— YOUR OBJECTIVE —
Print the entries below again exactly as they stand, but skip any picture.

==================================================

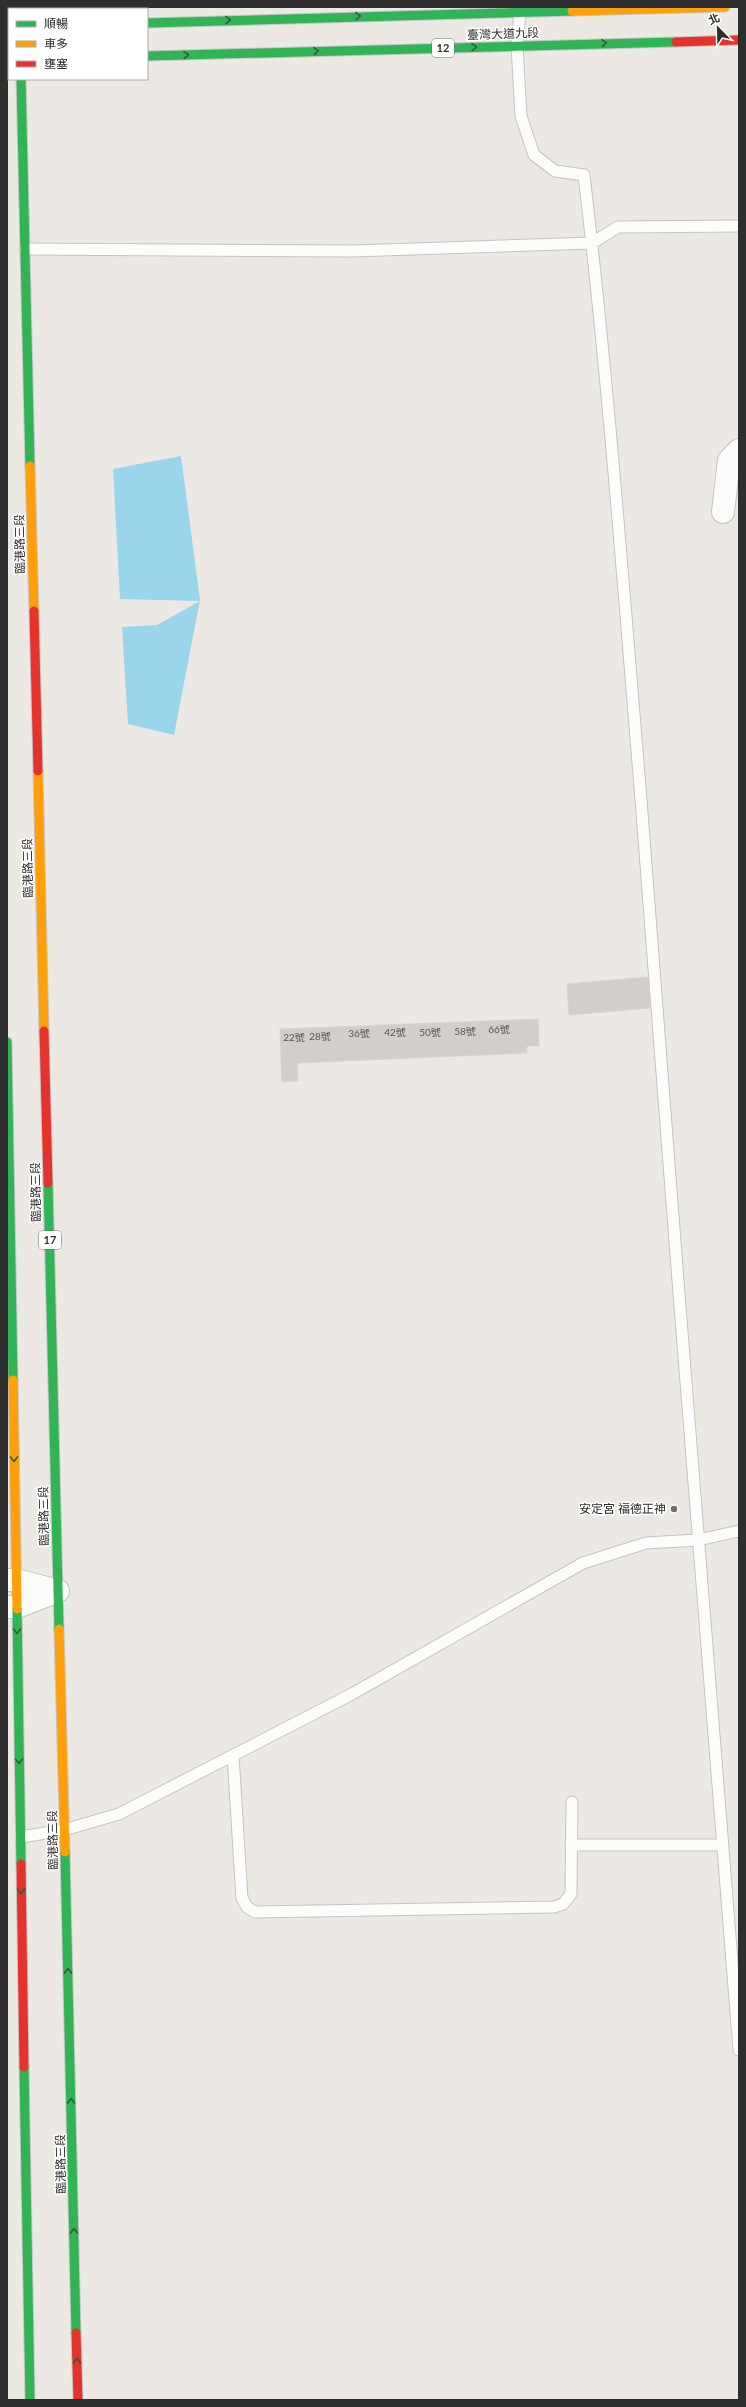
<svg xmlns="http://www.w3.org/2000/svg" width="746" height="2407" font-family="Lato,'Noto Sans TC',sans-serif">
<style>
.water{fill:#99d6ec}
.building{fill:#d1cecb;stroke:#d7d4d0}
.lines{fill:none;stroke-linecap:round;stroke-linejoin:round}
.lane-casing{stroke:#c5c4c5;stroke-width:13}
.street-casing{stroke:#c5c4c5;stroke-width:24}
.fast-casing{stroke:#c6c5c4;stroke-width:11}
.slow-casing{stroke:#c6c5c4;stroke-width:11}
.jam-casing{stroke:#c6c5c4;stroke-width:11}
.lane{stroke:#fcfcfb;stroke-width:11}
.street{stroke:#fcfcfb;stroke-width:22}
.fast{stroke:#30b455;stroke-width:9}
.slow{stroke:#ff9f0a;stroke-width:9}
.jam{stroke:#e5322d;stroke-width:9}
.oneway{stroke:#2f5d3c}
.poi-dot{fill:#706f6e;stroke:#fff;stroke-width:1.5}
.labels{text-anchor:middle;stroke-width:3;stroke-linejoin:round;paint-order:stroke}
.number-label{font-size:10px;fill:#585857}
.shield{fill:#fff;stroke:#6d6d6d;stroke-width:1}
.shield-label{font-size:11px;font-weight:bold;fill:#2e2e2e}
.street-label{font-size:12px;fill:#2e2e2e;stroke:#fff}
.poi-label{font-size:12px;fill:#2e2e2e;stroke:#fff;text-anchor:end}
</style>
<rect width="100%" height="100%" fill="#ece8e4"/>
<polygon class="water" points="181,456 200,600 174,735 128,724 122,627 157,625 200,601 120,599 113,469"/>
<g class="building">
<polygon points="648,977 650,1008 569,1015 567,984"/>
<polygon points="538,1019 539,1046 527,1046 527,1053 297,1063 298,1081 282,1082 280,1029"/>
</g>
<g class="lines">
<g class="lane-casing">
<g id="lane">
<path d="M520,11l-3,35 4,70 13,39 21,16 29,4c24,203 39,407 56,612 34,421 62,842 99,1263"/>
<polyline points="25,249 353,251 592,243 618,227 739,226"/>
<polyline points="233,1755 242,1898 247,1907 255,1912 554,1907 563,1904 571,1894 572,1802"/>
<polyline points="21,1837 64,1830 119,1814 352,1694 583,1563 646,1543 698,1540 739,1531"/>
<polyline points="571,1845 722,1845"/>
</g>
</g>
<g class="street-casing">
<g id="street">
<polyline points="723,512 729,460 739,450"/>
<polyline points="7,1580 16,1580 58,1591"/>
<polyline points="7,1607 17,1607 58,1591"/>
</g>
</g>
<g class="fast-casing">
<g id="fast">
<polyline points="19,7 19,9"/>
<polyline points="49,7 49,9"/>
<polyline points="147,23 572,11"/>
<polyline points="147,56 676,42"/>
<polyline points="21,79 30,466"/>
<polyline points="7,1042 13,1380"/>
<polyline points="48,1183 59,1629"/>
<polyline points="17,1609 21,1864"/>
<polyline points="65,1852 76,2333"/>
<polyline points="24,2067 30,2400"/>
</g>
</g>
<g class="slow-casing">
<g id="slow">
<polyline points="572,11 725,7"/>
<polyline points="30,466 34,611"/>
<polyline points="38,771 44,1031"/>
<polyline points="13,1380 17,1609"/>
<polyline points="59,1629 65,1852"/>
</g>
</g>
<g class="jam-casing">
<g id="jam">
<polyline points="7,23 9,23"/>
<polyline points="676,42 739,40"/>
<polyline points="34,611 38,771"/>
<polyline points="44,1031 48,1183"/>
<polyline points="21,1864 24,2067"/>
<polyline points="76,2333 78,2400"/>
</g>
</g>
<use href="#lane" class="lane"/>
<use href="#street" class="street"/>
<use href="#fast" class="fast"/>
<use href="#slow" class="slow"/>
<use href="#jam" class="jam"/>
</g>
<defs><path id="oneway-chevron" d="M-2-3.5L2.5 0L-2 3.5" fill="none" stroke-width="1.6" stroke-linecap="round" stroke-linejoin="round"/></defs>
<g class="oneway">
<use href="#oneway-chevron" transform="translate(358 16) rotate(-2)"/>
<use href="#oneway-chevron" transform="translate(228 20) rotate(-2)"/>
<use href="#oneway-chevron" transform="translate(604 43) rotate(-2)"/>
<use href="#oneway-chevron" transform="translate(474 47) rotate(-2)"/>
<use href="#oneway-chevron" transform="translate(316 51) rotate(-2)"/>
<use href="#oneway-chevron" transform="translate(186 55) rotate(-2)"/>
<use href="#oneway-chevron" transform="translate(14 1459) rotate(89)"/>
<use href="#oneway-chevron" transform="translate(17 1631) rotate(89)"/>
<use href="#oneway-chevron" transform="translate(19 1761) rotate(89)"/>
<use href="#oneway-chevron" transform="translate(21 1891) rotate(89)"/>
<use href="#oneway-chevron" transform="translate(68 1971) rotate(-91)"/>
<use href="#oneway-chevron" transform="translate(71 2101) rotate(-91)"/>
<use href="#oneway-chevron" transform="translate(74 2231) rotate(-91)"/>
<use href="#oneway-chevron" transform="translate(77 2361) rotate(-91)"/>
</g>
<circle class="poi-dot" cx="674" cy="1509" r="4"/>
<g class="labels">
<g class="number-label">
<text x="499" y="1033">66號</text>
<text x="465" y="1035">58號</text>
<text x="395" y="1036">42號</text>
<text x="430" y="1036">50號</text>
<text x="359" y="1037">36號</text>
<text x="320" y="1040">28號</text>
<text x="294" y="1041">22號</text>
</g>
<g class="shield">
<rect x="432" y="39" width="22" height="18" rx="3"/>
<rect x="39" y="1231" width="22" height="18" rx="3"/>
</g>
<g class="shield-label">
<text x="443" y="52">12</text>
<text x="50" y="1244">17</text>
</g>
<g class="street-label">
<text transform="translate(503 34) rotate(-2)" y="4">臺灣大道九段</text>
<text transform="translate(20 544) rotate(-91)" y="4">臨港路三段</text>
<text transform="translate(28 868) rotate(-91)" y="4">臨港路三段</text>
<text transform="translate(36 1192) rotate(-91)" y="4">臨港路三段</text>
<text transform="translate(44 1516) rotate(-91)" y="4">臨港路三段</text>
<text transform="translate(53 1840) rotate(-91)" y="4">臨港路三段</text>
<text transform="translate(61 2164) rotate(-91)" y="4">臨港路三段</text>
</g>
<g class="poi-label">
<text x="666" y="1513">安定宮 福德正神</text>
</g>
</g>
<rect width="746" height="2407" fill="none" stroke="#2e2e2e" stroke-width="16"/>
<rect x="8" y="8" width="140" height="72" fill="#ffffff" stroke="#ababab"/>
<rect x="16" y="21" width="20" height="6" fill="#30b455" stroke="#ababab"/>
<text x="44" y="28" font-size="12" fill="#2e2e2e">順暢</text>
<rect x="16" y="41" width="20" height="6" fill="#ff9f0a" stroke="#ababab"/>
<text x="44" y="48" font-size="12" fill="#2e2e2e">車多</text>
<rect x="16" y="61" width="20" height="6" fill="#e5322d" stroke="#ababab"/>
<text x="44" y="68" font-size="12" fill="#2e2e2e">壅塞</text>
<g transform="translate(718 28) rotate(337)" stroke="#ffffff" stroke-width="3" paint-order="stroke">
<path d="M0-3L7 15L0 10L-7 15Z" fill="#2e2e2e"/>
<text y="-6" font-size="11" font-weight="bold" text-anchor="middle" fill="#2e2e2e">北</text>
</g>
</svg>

==================================================

— SOLUTION TO THIS EXERCISE —
<svg xmlns="http://www.w3.org/2000/svg" width="746" height="2407" font-family="Lato,'Noto Sans TC',sans-serif">
<style>
.water{fill:#99d6ec}
.building{fill:#d1cecb;stroke:#d7d4d0}
.lines{fill:none;stroke-linecap:round;stroke-linejoin:round}
.lane-casing{stroke:#c5c4c5;stroke-width:13}
.street-casing{stroke:#c5c4c5;stroke-width:24}
.fast-casing{stroke:#c6c5c4;stroke-width:11}
.slow-casing{stroke:#c6c5c4;stroke-width:11}
.jam-casing{stroke:#c6c5c4;stroke-width:11}
.lane{stroke:#fcfcfb;stroke-width:11}
.street{stroke:#fcfcfb;stroke-width:22}
.fast{stroke:#30b455;stroke-width:9}
.slow{stroke:#ff9f0a;stroke-width:9}
.jam{stroke:#e5322d;stroke-width:9}
.oneway{stroke:#2f5d3c}
.poi-dot{fill:#706f6e;stroke:#fff;stroke-width:1.5}
.labels{text-anchor:middle;stroke-width:3;stroke-linejoin:round;paint-order:stroke}
.number-label{font-size:10px;fill:#585857}
.shield{fill:#fff;stroke:#6d6d6d;stroke-width:1}
.shield-label{font-size:11px;font-weight:bold;fill:#2e2e2e}
.street-label{font-size:12px;fill:#2e2e2e;stroke:#fff}
.poi-label{font-size:12px;fill:#2e2e2e;stroke:#fff;text-anchor:end}
</style>
<rect width="100%" height="100%" fill="#ece8e4"/>
<polygon class="water" points="181,456 200,600 174,735 128,724 122,627 157,625 200,601 120,599 113,469"/>
<g class="building">
<polygon points="648,977 650,1008 569,1015 567,984"/>
<polygon points="538,1019 539,1046 527,1046 527,1053 297,1063 298,1081 282,1082 280,1029"/>
</g>
<g class="lines">
<g class="lane-casing">
<g id="lane">
<path d="M520,11l-3,35 4,70 13,39 21,16 29,4c24,203 39,407 56,612 34,421 62,842 99,1263"/>
<polyline points="25,249 353,251 592,243 618,227 739,226"/>
<polyline points="233,1755 242,1898 247,1907 255,1912 554,1907 563,1904 571,1894 572,1802"/>
<polyline points="21,1837 64,1830 119,1814 352,1694 583,1563 646,1543 698,1540 739,1531"/>
<polyline points="571,1845 722,1845"/>
</g>
</g>
<g class="street-casing">
<g id="street">
<polyline points="723,512 729,460 739,450"/>
<polyline points="7,1580 16,1580 58,1591"/>
<polyline points="7,1607 17,1607 58,1591"/>
</g>
</g>
<g class="fast-casing">
<g id="fast">
<polyline points="19,7 19,9"/>
<polyline points="49,7 49,9"/>
<polyline points="147,23 572,11"/>
<polyline points="147,56 676,42"/>
<polyline points="21,79 30,466"/>
<polyline points="7,1042 13,1380"/>
<polyline points="48,1183 59,1629"/>
<polyline points="17,1609 21,1864"/>
<polyline points="65,1852 76,2333"/>
<polyline points="24,2067 30,2400"/>
</g>
</g>
<g class="slow-casing">
<g id="slow">
<polyline points="572,11 725,7"/>
<polyline points="30,466 34,611"/>
<polyline points="38,771 44,1031"/>
<polyline points="13,1380 17,1609"/>
<polyline points="59,1629 65,1852"/>
</g>
</g>
<g class="jam-casing">
<g id="jam">
<polyline points="7,23 9,23"/>
<polyline points="676,42 739,40"/>
<polyline points="34,611 38,771"/>
<polyline points="44,1031 48,1183"/>
<polyline points="21,1864 24,2067"/>
<polyline points="76,2333 78,2400"/>
</g>
</g>
<use href="#lane" class="lane"/>
<use href="#street" class="street"/>
<use href="#fast" class="fast"/>
<use href="#slow" class="slow"/>
<use href="#jam" class="jam"/>
</g>
<defs><path id="oneway-chevron" d="M-2-3.5L2.5 0L-2 3.5" fill="none" stroke-width="1.6" stroke-linecap="round" stroke-linejoin="round"/></defs>
<g class="oneway">
<use href="#oneway-chevron" transform="translate(358 16) rotate(-2)"/>
<use href="#oneway-chevron" transform="translate(228 20) rotate(-2)"/>
<use href="#oneway-chevron" transform="translate(604 43) rotate(-2)"/>
<use href="#oneway-chevron" transform="translate(474 47) rotate(-2)"/>
<use href="#oneway-chevron" transform="translate(316 51) rotate(-2)"/>
<use href="#oneway-chevron" transform="translate(186 55) rotate(-2)"/>
<use href="#oneway-chevron" transform="translate(14 1459) rotate(89)"/>
<use href="#oneway-chevron" transform="translate(17 1631) rotate(89)"/>
<use href="#oneway-chevron" transform="translate(19 1761) rotate(89)"/>
<use href="#oneway-chevron" transform="translate(21 1891) rotate(89)"/>
<use href="#oneway-chevron" transform="translate(68 1971) rotate(-91)"/>
<use href="#oneway-chevron" transform="translate(71 2101) rotate(-91)"/>
<use href="#oneway-chevron" transform="translate(74 2231) rotate(-91)"/>
<use href="#oneway-chevron" transform="translate(77 2361) rotate(-91)"/>
</g>
<circle class="poi-dot" cx="674" cy="1509" r="4"/>
<g class="labels">
<g class="number-label">
<text x="499" y="1033">66號</text>
<text x="465" y="1035">58號</text>
<text x="395" y="1036">42號</text>
<text x="430" y="1036">50號</text>
<text x="359" y="1037">36號</text>
<text x="320" y="1040">28號</text>
<text x="294" y="1041">22號</text>
</g>
<g class="shield">
<rect x="432" y="39" width="22" height="18" rx="3"/>
<rect x="39" y="1231" width="22" height="18" rx="3"/>
</g>
<g class="shield-label">
<text x="443" y="52">12</text>
<text x="50" y="1244">17</text>
</g>
<g class="street-label">
<text transform="translate(503 34) rotate(-2)" y="4">臺灣大道九段</text>
<text transform="translate(20 544) rotate(-91)" y="4">臨港路三段</text>
<text transform="translate(28 868) rotate(-91)" y="4">臨港路三段</text>
<text transform="translate(36 1192) rotate(-91)" y="4">臨港路三段</text>
<text transform="translate(44 1516) rotate(-91)" y="4">臨港路三段</text>
<text transform="translate(53 1840) rotate(-91)" y="4">臨港路三段</text>
<text transform="translate(61 2164) rotate(-91)" y="4">臨港路三段</text>
</g>
<g class="poi-label">
<text x="666" y="1513">安定宮 福德正神</text>
</g>
</g>
<rect width="746" height="2407" fill="none" stroke="#2e2e2e" stroke-width="16"/>
<rect x="8" y="8" width="140" height="72" fill="#ffffff" stroke="#ababab"/>
<rect x="16" y="21" width="20" height="6" fill="#30b455" stroke="#ababab"/>
<text x="44" y="28" font-size="12" fill="#2e2e2e">順暢</text>
<rect x="16" y="41" width="20" height="6" fill="#ff9f0a" stroke="#ababab"/>
<text x="44" y="48" font-size="12" fill="#2e2e2e">車多</text>
<rect x="16" y="61" width="20" height="6" fill="#e5322d" stroke="#ababab"/>
<text x="44" y="68" font-size="12" fill="#2e2e2e">壅塞</text>
<g transform="translate(718 28) rotate(337)" stroke="#ffffff" stroke-width="3" paint-order="stroke">
<path d="M0-3L7 15L0 10L-7 15Z" fill="#2e2e2e"/>
<text y="-6" font-size="11" font-weight="bold" text-anchor="middle" fill="#2e2e2e">北</text>
</g>
</svg>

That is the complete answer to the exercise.